Всего в тот день к половине пятого вечера в город прибыло с окрестностей и из центра более ста бойцов ОМОНА и подкрепленные более чем тысячью сотрудников милиции они решились на разгон демонстрации. Генерал милиции, отдавший этот приказ, уже на следующий день был отправлен в отставку и попал под расследование. Удивительным оказалось другое. Меры, принимаемые ОМОНом против граждан, оказались абсолютно не эффективными. Да, они задерживали. Да, они избивали сопротивляющихся, но не хватало ни наручников, ни бойцов, ни даже мест для задержанных. Толпа по окончанию рабочего дня только увеличилась. К восьми вечера она без преувеличения насчитывала семь-восемь тысяч человек и действия ОМОНа, видя, что их усилия тщетны, только ужесточались.
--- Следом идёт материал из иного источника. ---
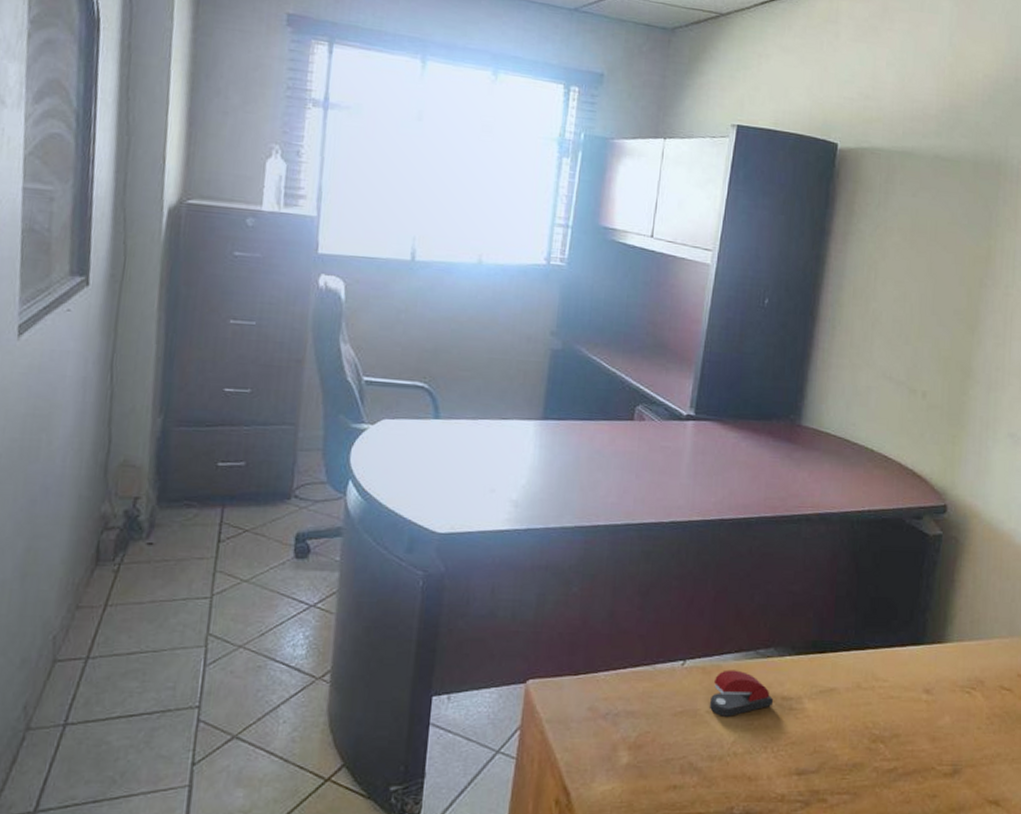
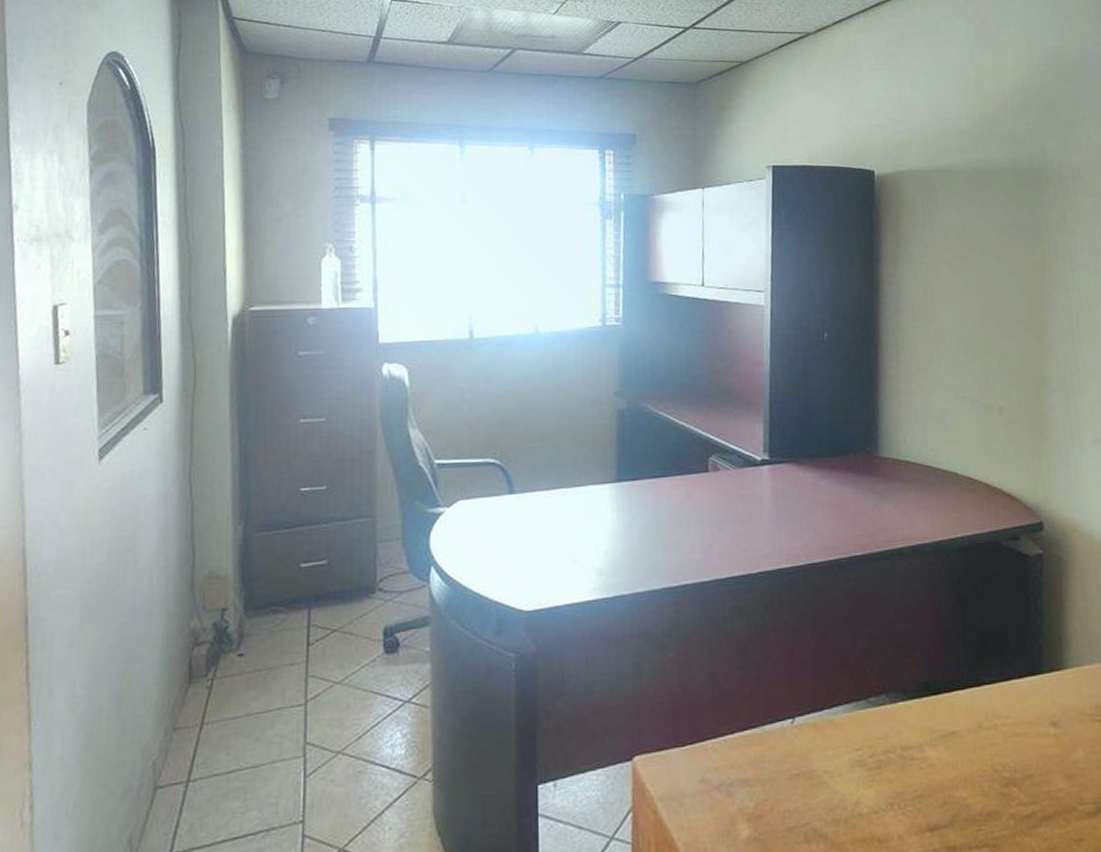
stapler: present [709,669,774,717] -> none [825,722,893,775]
В ответ на избиения, в милицию полетели камни. Милиция сомкнула ряды, построив защищенное щитами каре, и уже не отводила задержанных, а приковывала их к ближайшим оградам и фонарям. После избиения беременной женщины ее муж бросился в открытую с кулаками на ОМОНовцев. И хотя он ничего не достиг сваленный беспощадными ударами закованного в броню бойца, он подал пример яростного сопротивления. Милиция применила газ. В ответ с крыш, из подвалов, и даже из квартир раздались первые выстрелы охотничьих ружей. В городе стремительно накатываясь началась гражданская война.